Avukatların Adliye Binası çevresindeki sit kapsamındaki yapıları kiralayıp değerlendireceği düşüncesi, çevrede inşa edilen iş merkezlerinin tercik edilmesi nedeniyle gerçekleşmedi.

Çarpık planlamaya dayalı hacmi büyüyen Mersin, özgün yapı dokusunu kaybediyor.

Resmi kurumların gerekli altyapı hazırlanmadan yer değiştirmesi kentte çöküntü bölgeleri oluştururken, vatandaşın beklentileri de hayal kırıklığına dönüşmüş.

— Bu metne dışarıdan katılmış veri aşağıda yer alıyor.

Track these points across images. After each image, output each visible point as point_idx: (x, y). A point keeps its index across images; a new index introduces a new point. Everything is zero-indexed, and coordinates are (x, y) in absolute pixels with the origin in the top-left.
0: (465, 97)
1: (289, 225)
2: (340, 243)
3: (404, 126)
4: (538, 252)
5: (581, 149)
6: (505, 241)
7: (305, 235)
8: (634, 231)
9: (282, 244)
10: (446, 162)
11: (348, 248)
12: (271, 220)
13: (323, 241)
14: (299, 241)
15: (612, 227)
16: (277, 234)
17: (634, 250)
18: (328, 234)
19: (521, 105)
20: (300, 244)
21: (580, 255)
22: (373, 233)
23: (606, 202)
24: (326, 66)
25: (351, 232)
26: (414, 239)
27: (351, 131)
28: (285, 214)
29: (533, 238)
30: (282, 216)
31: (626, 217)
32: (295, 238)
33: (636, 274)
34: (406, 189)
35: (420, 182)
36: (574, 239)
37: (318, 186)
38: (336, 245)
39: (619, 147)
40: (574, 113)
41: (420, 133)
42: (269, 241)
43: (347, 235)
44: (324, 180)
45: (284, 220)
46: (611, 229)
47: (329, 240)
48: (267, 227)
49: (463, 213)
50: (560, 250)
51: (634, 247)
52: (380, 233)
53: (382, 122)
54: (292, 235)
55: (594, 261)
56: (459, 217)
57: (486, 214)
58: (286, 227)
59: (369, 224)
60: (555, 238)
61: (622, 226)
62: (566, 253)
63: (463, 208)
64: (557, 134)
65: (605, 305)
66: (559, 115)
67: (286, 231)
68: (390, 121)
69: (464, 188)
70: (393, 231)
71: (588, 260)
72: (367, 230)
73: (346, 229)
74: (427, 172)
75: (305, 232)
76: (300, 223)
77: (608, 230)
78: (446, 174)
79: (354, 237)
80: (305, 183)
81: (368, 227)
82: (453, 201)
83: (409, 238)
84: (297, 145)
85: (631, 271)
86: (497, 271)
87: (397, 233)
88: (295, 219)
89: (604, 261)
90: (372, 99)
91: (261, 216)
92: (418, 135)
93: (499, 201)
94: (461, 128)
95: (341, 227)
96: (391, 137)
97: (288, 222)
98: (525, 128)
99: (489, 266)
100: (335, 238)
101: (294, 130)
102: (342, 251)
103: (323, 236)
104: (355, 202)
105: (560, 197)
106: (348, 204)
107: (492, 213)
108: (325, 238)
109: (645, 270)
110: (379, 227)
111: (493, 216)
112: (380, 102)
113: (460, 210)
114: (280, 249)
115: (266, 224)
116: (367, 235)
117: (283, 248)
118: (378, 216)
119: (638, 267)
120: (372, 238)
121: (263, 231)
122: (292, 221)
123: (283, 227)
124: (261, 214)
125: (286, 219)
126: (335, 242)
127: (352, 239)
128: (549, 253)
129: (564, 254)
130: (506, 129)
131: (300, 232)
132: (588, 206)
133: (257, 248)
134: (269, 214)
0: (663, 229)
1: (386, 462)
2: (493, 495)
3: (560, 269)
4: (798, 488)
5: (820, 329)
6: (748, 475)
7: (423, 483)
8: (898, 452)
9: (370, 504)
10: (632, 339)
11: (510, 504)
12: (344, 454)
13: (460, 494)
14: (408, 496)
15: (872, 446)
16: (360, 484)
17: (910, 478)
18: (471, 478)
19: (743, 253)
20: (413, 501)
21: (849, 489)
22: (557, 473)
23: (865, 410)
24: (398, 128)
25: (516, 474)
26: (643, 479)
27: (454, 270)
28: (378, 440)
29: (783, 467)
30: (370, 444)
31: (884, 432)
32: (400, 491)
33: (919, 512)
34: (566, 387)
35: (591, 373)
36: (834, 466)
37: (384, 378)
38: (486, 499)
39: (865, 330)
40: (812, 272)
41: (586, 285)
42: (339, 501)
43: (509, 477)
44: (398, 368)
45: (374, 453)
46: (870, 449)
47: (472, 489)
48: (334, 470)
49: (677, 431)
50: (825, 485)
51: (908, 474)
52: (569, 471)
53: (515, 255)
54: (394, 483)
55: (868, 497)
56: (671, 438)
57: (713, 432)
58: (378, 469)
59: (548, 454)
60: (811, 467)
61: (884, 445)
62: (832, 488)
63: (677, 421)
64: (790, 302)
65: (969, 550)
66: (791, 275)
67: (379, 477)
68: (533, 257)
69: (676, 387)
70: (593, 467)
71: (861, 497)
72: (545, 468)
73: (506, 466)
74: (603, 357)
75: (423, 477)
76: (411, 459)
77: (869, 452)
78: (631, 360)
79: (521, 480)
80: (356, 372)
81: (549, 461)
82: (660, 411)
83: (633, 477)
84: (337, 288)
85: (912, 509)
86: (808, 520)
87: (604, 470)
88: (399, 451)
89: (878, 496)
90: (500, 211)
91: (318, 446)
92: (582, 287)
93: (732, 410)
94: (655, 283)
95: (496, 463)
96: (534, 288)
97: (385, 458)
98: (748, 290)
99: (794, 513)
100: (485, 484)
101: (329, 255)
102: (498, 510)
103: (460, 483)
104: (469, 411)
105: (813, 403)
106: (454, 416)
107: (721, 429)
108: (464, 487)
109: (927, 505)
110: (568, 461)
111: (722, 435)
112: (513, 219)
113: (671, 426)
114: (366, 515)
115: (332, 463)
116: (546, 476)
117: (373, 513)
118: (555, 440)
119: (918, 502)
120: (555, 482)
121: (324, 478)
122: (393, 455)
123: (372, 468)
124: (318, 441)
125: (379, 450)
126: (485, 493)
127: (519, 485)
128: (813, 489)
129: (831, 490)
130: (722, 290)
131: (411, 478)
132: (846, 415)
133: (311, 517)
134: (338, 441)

Özellikle tarihi Mersin’de taşınmazlar değer kaybederken, yerleşime yeni açılan alalar ise yatırımcıları ihya ediyor.

Adliye binasının taşınmasıyla birlikte umutlanan İhsaniye, Mesudiye ve Mahmudiye Mahallerindeki birçok mülk sahibi hüsrana uğramış durumda.

SİT yapılar ya yanıyor, zamana yenik düşüp yıkılıyor!

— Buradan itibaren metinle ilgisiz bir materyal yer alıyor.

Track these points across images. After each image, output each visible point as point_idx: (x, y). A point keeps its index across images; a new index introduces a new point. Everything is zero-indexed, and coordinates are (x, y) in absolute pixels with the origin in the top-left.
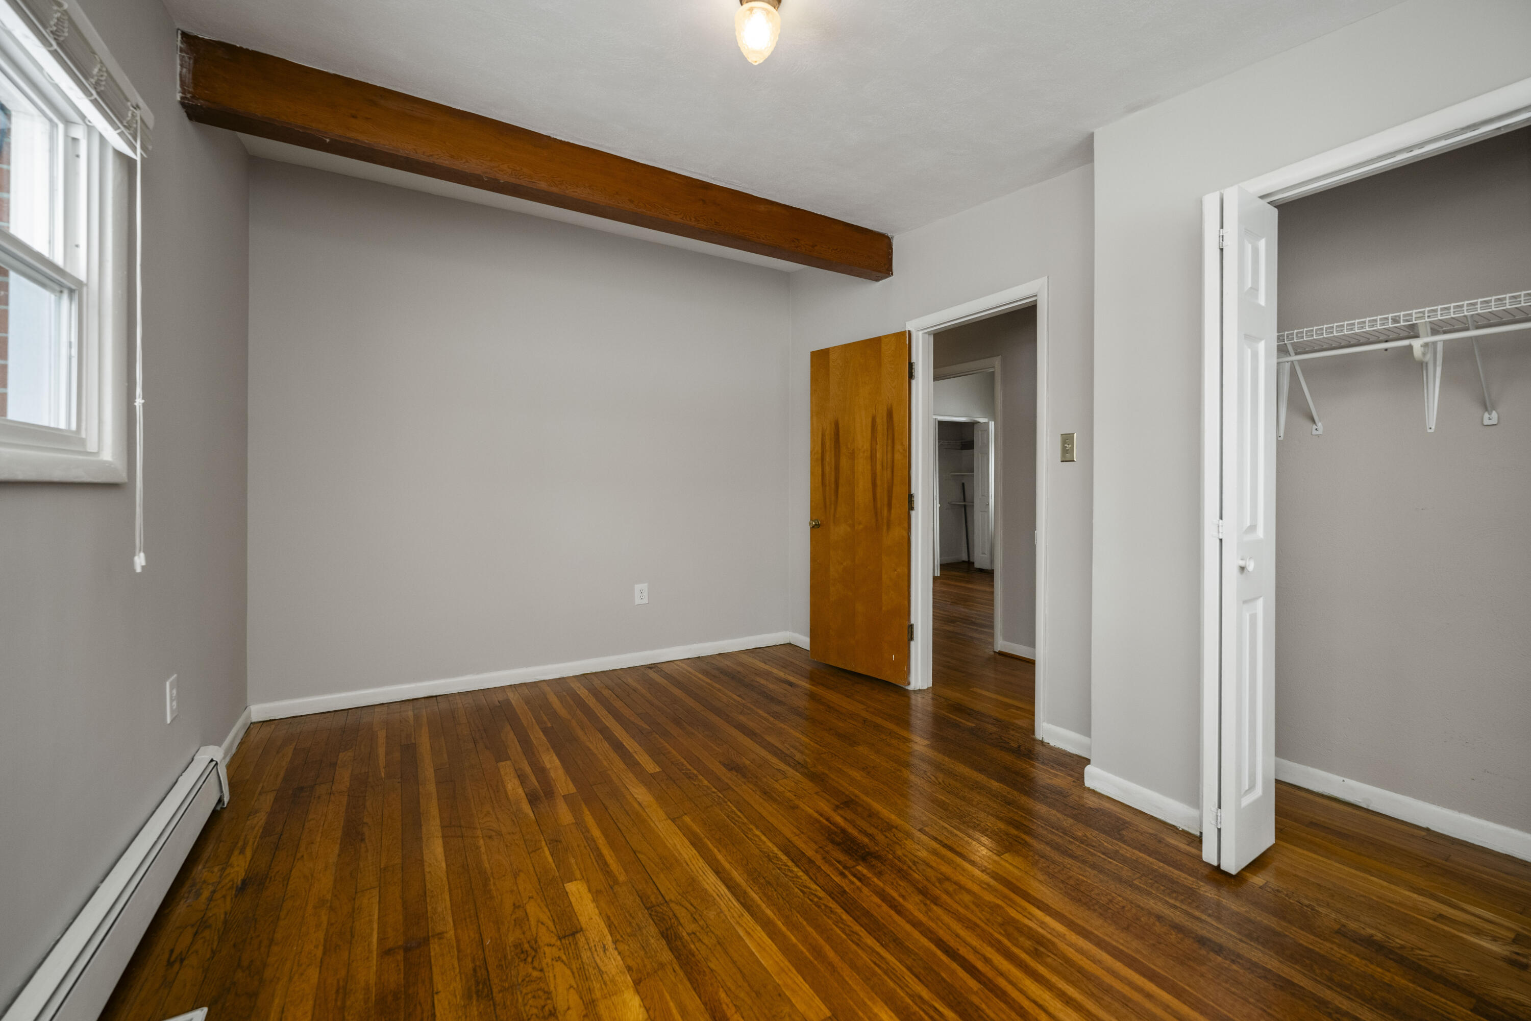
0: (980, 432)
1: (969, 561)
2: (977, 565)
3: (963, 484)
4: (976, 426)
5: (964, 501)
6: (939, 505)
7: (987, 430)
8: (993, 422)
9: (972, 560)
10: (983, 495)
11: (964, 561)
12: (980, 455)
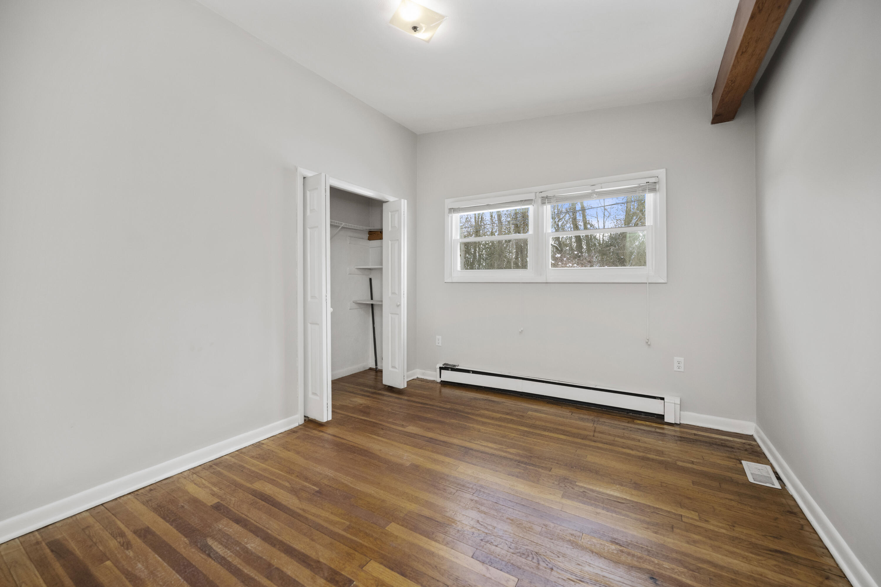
0: (390, 213)
1: (376, 368)
2: (387, 380)
3: (371, 280)
4: (384, 205)
5: (372, 299)
6: (330, 310)
7: (398, 211)
8: (406, 201)
9: (379, 367)
10: (393, 293)
11: (371, 369)
12: (390, 242)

Avukatların Adliye Binası çevresindeki sit kapsamındaki yapıları kiralayıp değerlendireceği düşüncesi, çevrede inşa edilen iş merkezlerinin tercik edilmesi nedeniyle gerçekleşmedi.

Adliye Binası’nın 2013 yılında hizmete açılmasına karşın, çevresindeki sit yapılardan değerlendirilen neredeyse yok gibi.

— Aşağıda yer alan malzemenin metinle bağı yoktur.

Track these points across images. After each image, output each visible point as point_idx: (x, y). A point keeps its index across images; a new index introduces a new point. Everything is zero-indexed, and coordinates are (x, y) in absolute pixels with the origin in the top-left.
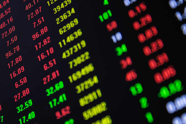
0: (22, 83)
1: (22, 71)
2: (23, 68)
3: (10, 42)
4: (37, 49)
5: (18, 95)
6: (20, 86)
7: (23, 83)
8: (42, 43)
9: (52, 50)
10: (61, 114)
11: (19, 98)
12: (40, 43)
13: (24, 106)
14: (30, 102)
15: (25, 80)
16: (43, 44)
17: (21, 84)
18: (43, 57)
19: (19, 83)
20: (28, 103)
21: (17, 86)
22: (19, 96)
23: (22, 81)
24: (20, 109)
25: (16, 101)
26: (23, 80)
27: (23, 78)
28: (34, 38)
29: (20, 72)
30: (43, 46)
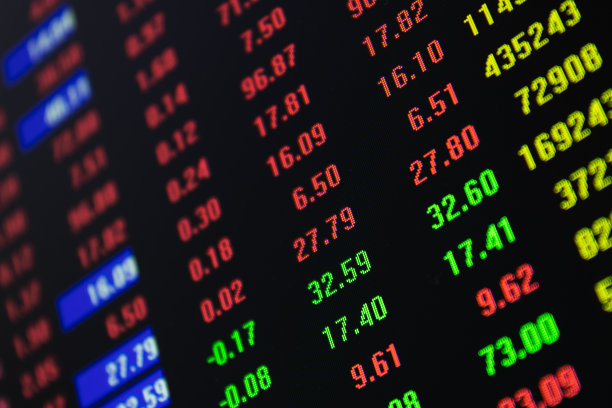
0: (320, 189)
1: (318, 144)
2: (319, 131)
3: (257, 34)
4: (373, 53)
5: (311, 237)
6: (312, 199)
7: (325, 188)
8: (394, 27)
9: (436, 51)
10: (498, 295)
11: (315, 249)
12: (384, 26)
13: (339, 277)
14: (363, 259)
15: (333, 176)
16: (398, 30)
17: (320, 194)
18: (400, 79)
19: (309, 191)
20: (353, 264)
21: (300, 201)
22: (314, 242)
23: (319, 180)
24: (321, 289)
25: (300, 259)
26: (323, 178)
27: (324, 171)
28: (357, 12)
29: (310, 146)
30: (397, 36)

Gerek restorasyonun külfeti, gerekse günün kullanım anlayışının değişmesi eski yapılara yönelimin önüne set çekerken, içinde yaşamın solunmadığı kültürel miraslar gerekli önlemlerin alınmaması nedeniyle günden güne çürüyüp özeliklerini kaybediyorlar.

Bölgede sit yapıların bulunduğu 4808, 4810 ve 4813 sokaklardaki taşınmazların yok olmanın eşiğine geldikleri dikkat çekerken, kurtarılmaları adına yakın gelecekte harekete geçilmesi de beklenmiyor.

Her ne kadar Akdeniz Belediyesi ilgili mahallelerde kentsel dönüşüme yönelik hazırlıkların yapsa da, rant değerinin düşüklüğü nedeniyle yatırımcılara cazip gelmiyor.

Belediyeleri görevlerini yapmaya çağıran mülk sahipler,”Binalar nerdeyse yıkılmak üzere. Adeta dökülüyorlar, belediyelerin yaptığı binalara girmek yasak tabelası asmak.

Adliye inşaatı başlayınca umutlanmıştık, yaklaşık 8 yıldır olumlu gelişme yok. İnsanlar büro yapılabilir düşüncesiyle evlerini satılığa çıkarsa da alan olmadı. Günün kullanım anlayışı değiştiği için artık eskinin yüzüne dönüp bakan yok. Eski binanın bakımı çok masraflı, destek olmazsa tamirat yapmak mümkün değil. Belediyeleri gerekli projeleri hazırlayıp tarihi yapıları kurtarmaya çağırıyor…”görüşlerini dile getiriyorlar.

Diğer yandan mülk sahiplerinin paralelinde düşünen teknik çevreler, olaydan sorumlu belediyelerin sit kapsamındaki yapılara yasak tabelası asmak yerine tarihi ve kültürel dokunun korunması için kamunun el atmasının şart olduğuna dikkat çekiyorlar.